Collected data
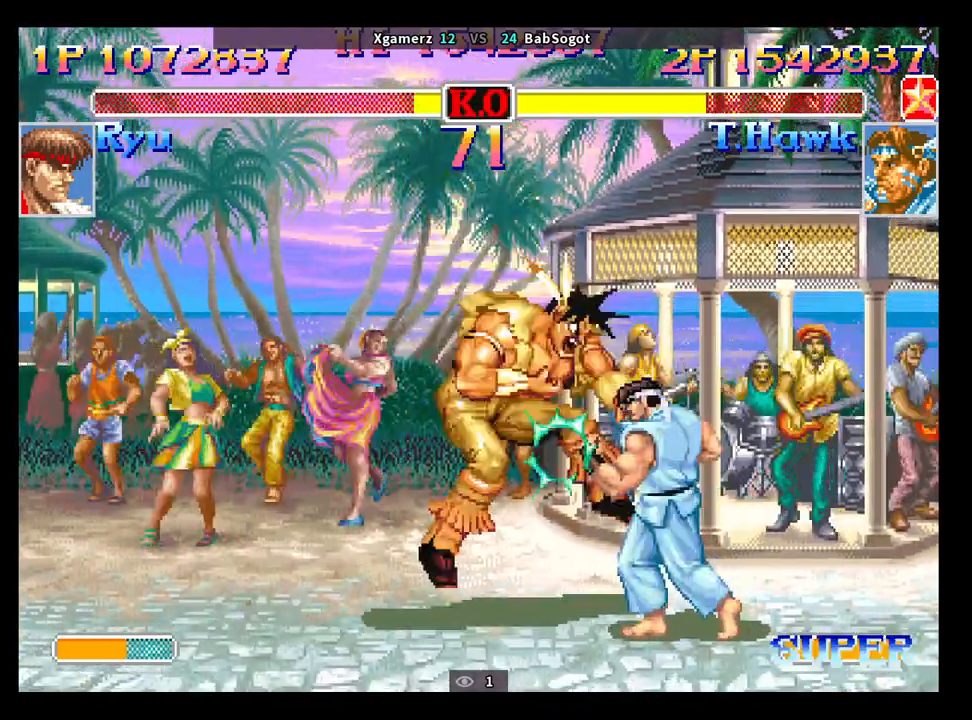
{"buttons": ["SQUARE", "TRIANGLE", "R1"], "left_stick": "center", "events": [[183, "SQUARE", "down"], [267, "TRIANGLE", "down"], [283, "R1", "down"]]}
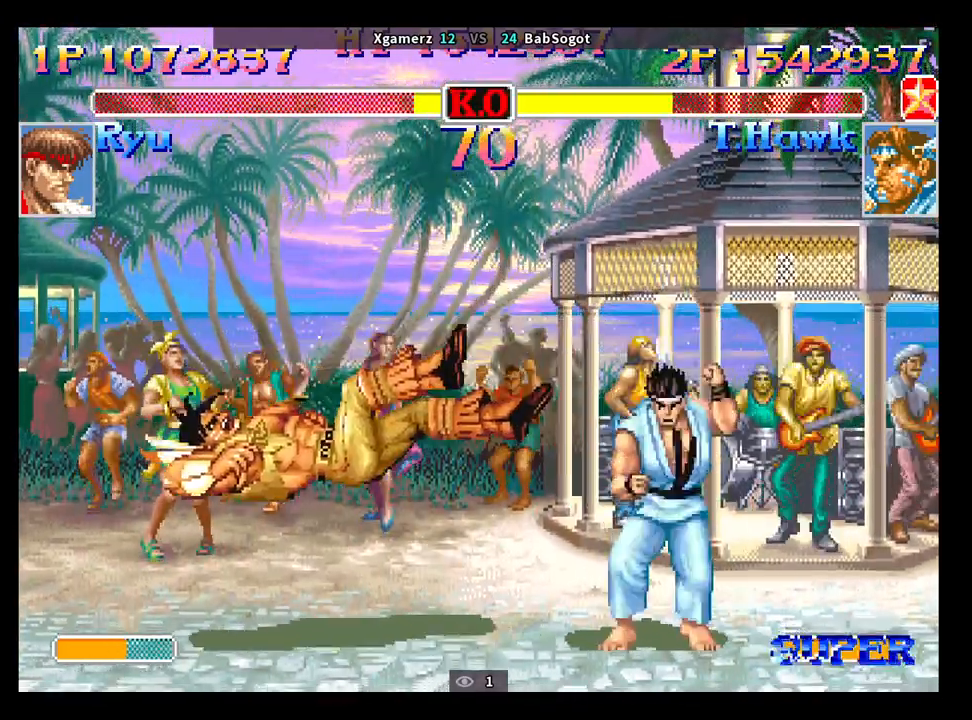
{"buttons": ["SQUARE", "TRIANGLE", "R1"], "left_stick": "center", "events": []}
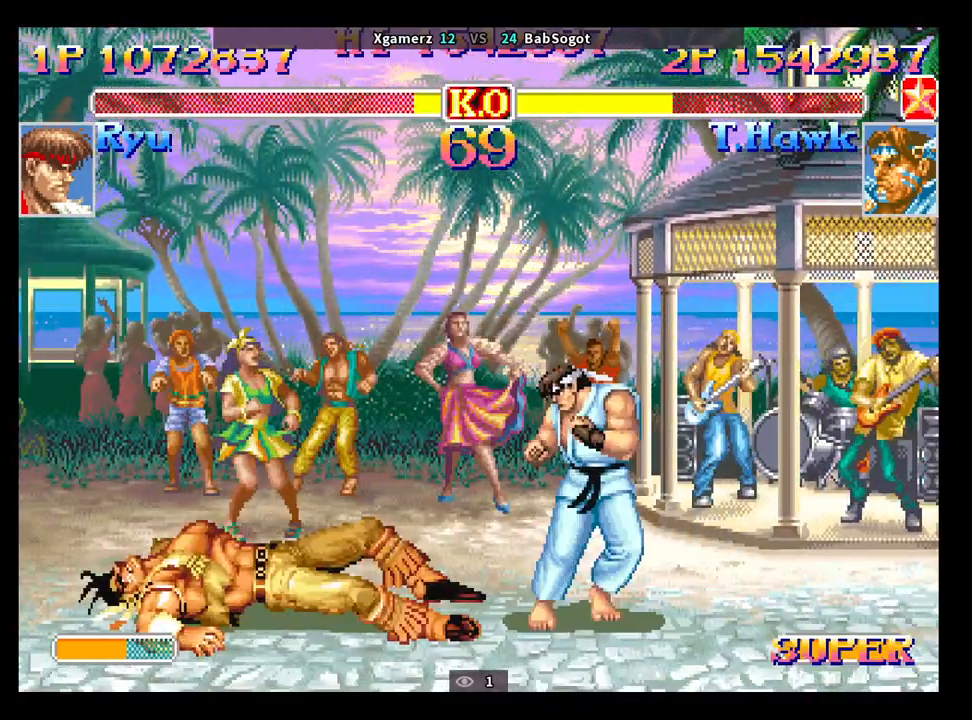
{"buttons": ["SQUARE", "TRIANGLE", "R1"], "left_stick": "center", "events": []}
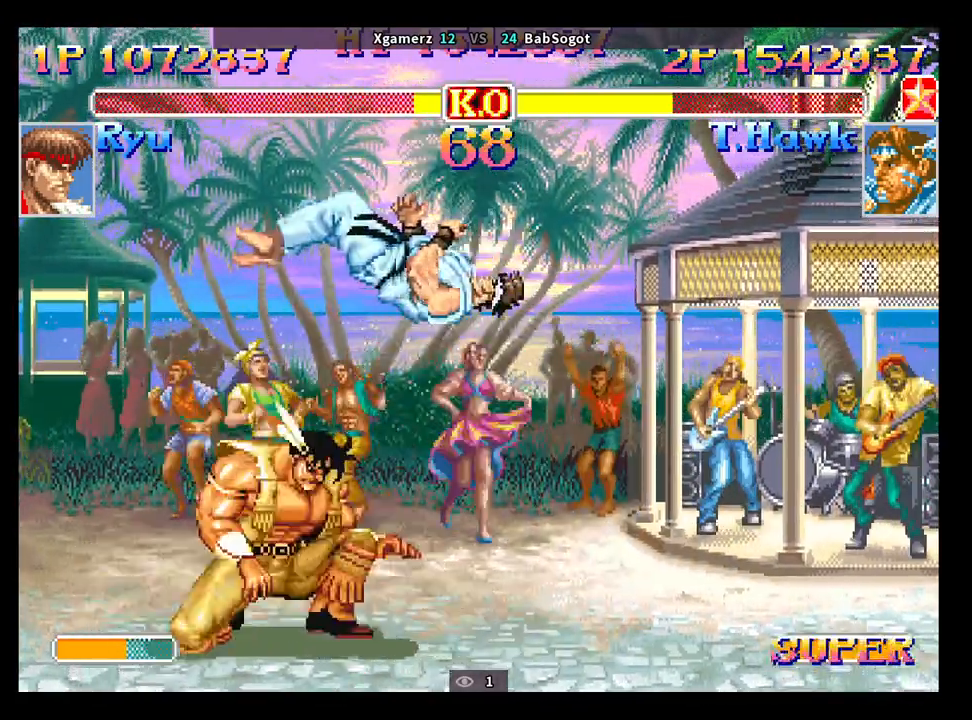
{"buttons": [], "left_stick": "down-right", "events": [[33, "left_stick", "right"], [117, "left_stick", "down"], [200, "SQUARE", "up"], [200, "TRIANGLE", "up"], [200, "left_stick", "right"], [217, "R1", "up"], [300, "left_stick", "down-right"]]}
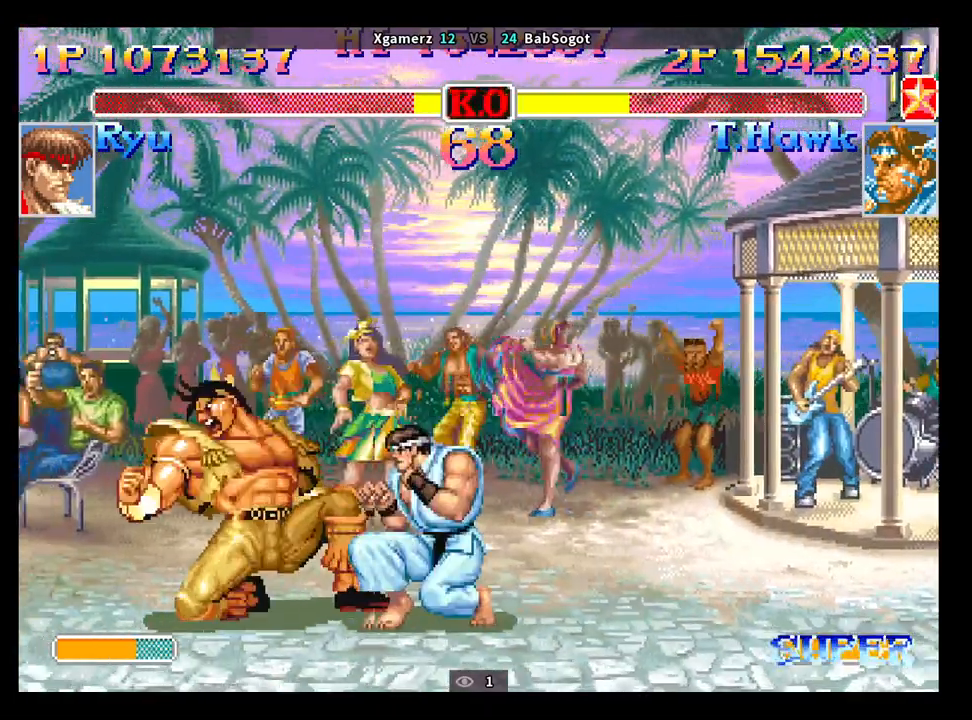
{"buttons": ["TRIANGLE", "R1"], "left_stick": "down-right", "events": [[50, "left_stick", "down-left"], [300, "left_stick", "right"], [367, "left_stick", "down-left"], [433, "SQUARE", "down"], [433, "left_stick", "down-right"], [467, "R1", "down"], [467, "TRIANGLE", "down"], [500, "SQUARE", "up"]]}
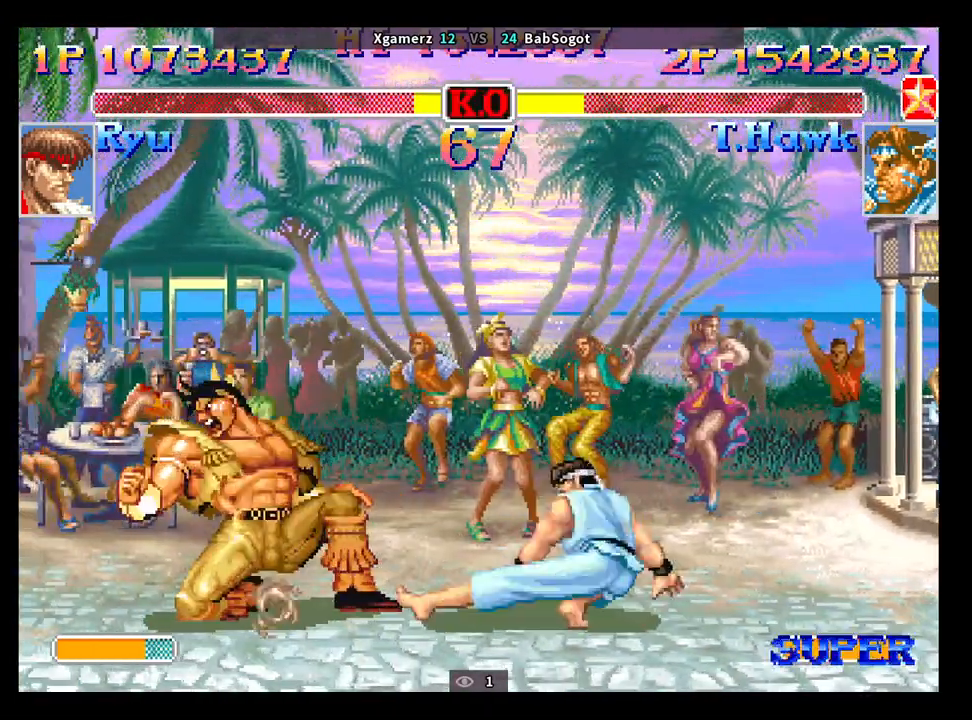
{"buttons": [], "left_stick": "down-left", "events": [[17, "TRIANGLE", "up"], [33, "R1", "up"], [33, "left_stick", "down-left"]]}
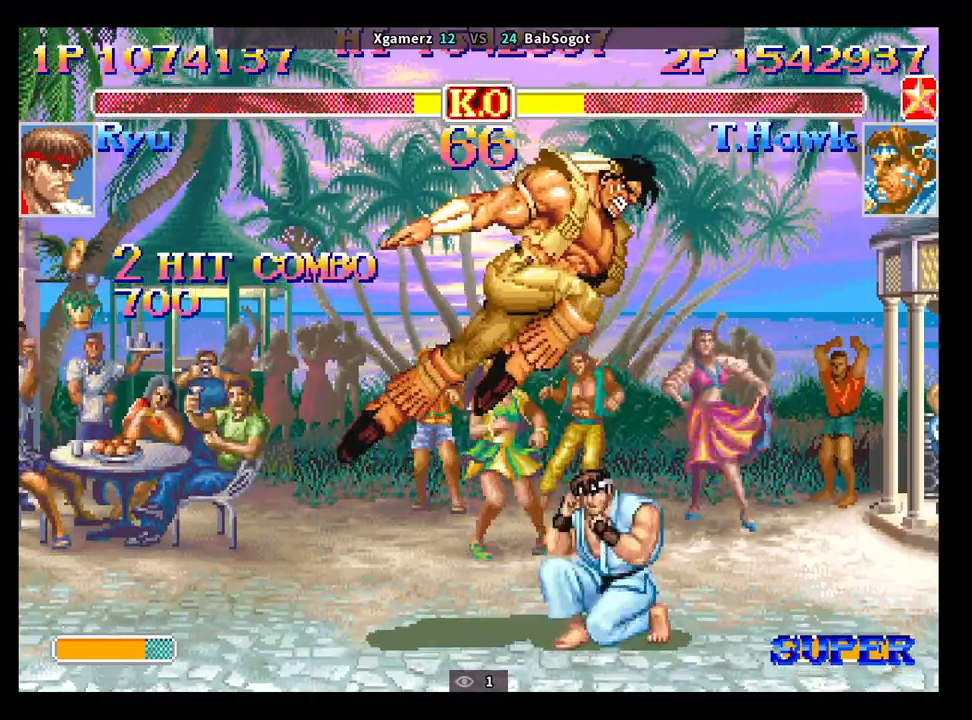
{"buttons": [], "left_stick": "down-left", "events": []}
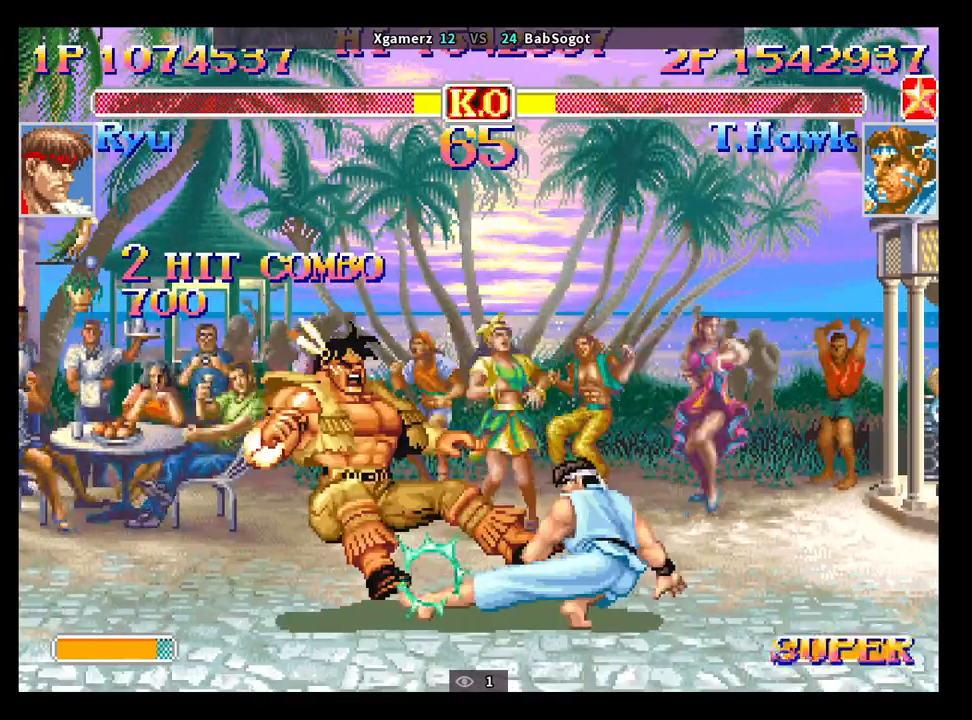
{"buttons": [], "left_stick": "down-left", "events": []}
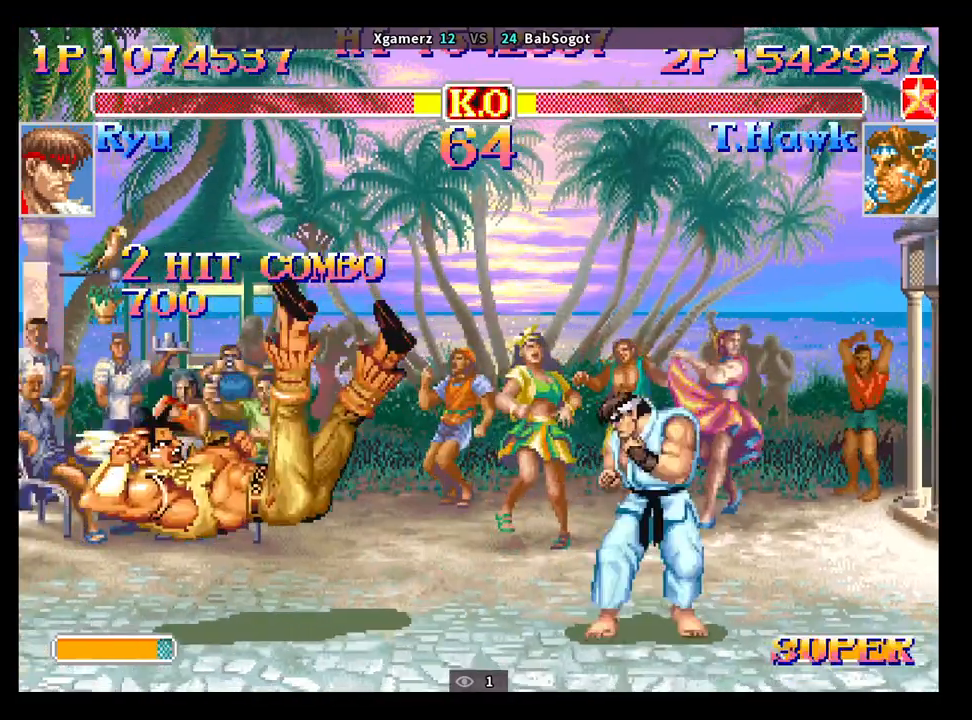
{"buttons": [], "left_stick": "down-left", "events": []}
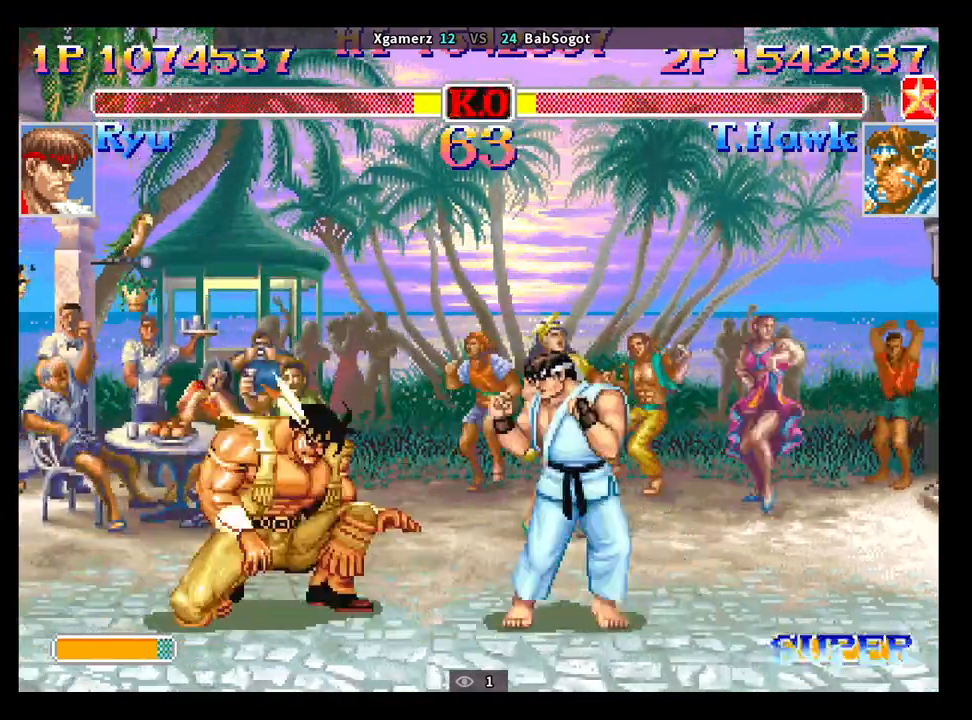
{"buttons": [], "left_stick": "down-left", "events": []}
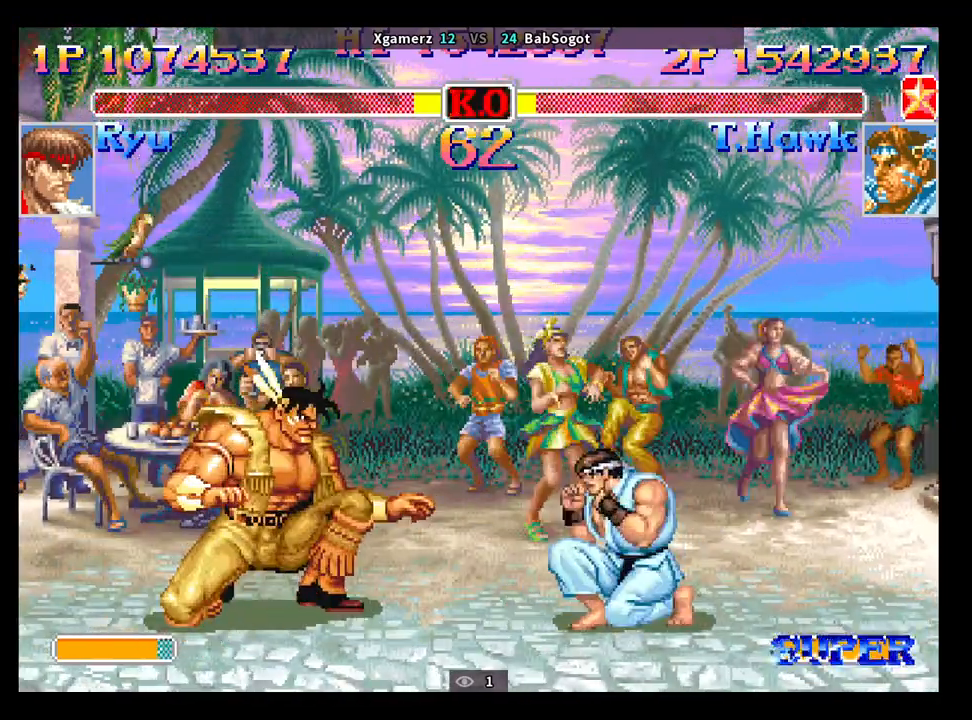
{"buttons": [], "left_stick": "down-left", "events": [[33, "R2", "down"], [183, "R2", "up"]]}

[Problem to solve]: Above are the entries; count how many of their lines contain the word "TRIANGLE" and give only that number.

[Response below]: 6